What is expected: Would you please repeat, word for word, only the lines from the one holding "wall art: present [128,159,162,205]" through the one holding "wall art: none [184,356,216,391]" in the material below, without the pictures?

Data for this task:

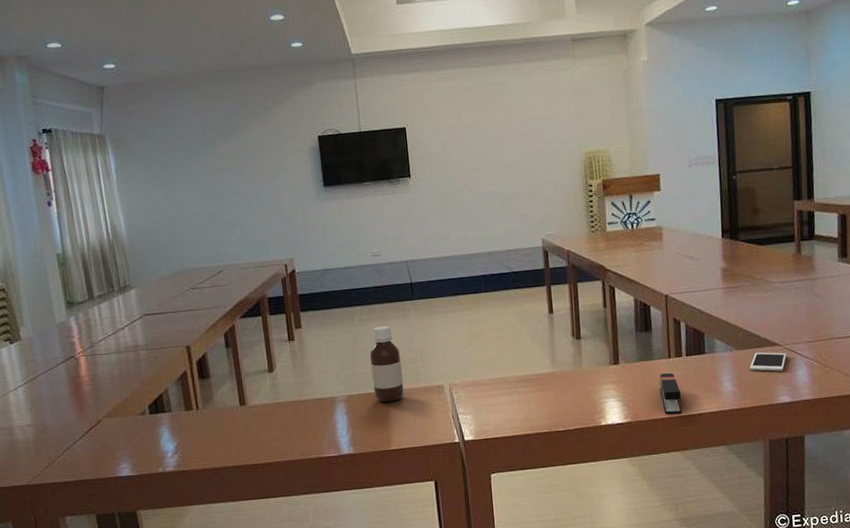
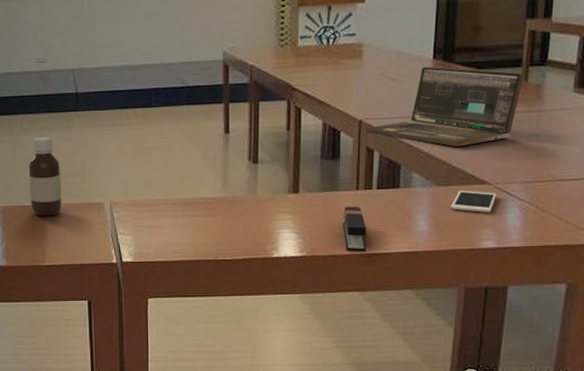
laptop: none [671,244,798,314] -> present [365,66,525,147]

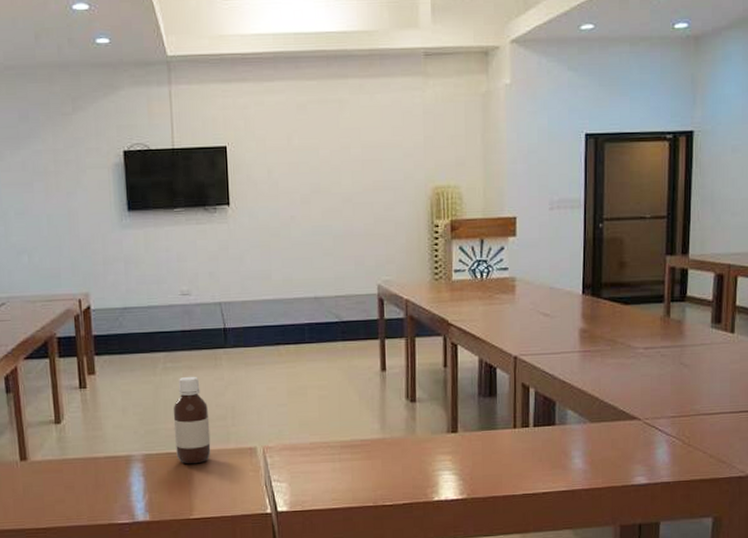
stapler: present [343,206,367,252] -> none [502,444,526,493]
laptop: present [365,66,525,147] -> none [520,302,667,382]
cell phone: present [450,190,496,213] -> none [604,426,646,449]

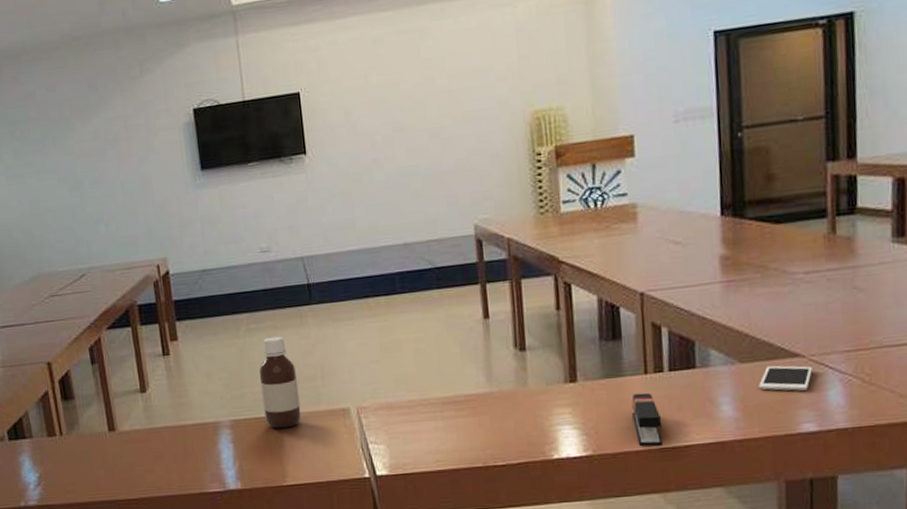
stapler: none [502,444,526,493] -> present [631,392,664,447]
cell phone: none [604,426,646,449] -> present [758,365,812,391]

---

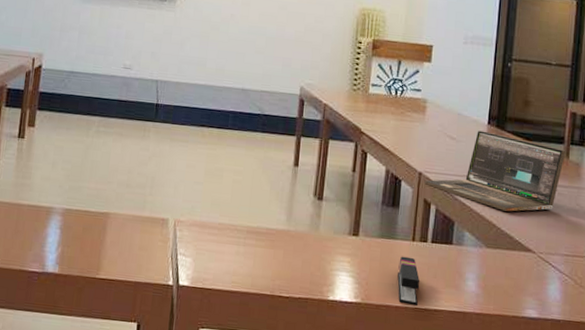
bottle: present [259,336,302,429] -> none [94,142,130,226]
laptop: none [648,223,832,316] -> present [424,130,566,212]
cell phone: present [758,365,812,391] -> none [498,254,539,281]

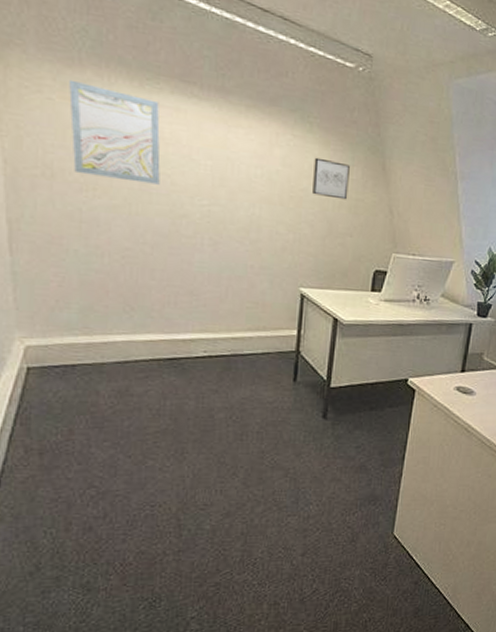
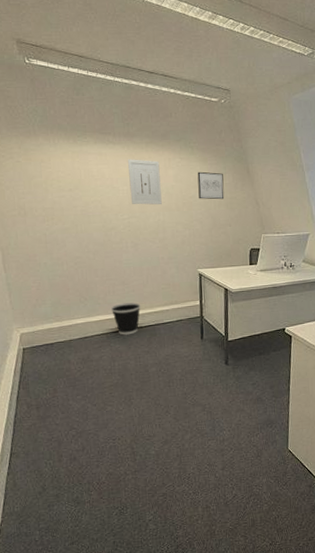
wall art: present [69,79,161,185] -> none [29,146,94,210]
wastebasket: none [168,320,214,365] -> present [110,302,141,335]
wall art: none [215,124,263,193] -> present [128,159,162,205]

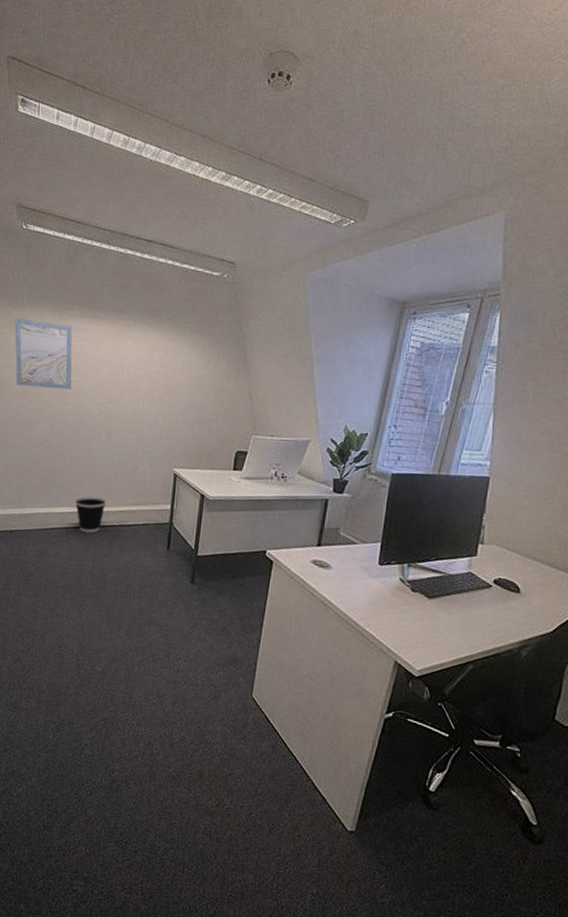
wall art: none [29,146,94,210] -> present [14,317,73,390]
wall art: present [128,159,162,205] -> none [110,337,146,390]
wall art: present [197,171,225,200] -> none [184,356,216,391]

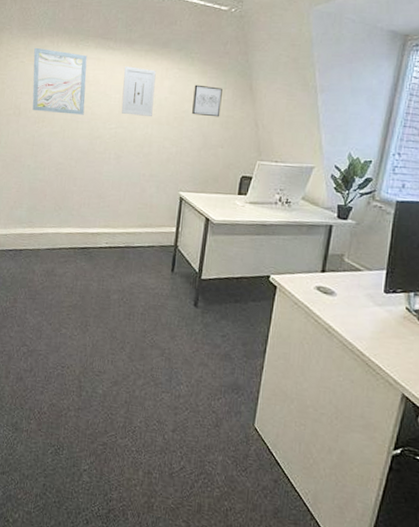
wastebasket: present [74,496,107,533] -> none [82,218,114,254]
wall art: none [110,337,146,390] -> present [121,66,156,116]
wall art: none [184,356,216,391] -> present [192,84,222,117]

Answer:
wall art: present [128,159,162,205] -> none [110,337,146,390]
wall art: present [197,171,225,200] -> none [184,356,216,391]

wastebasket: present [74,496,107,533] -> none [82,218,114,254]
wall art: none [110,337,146,390] -> present [121,66,156,116]
wall art: none [184,356,216,391] -> present [192,84,222,117]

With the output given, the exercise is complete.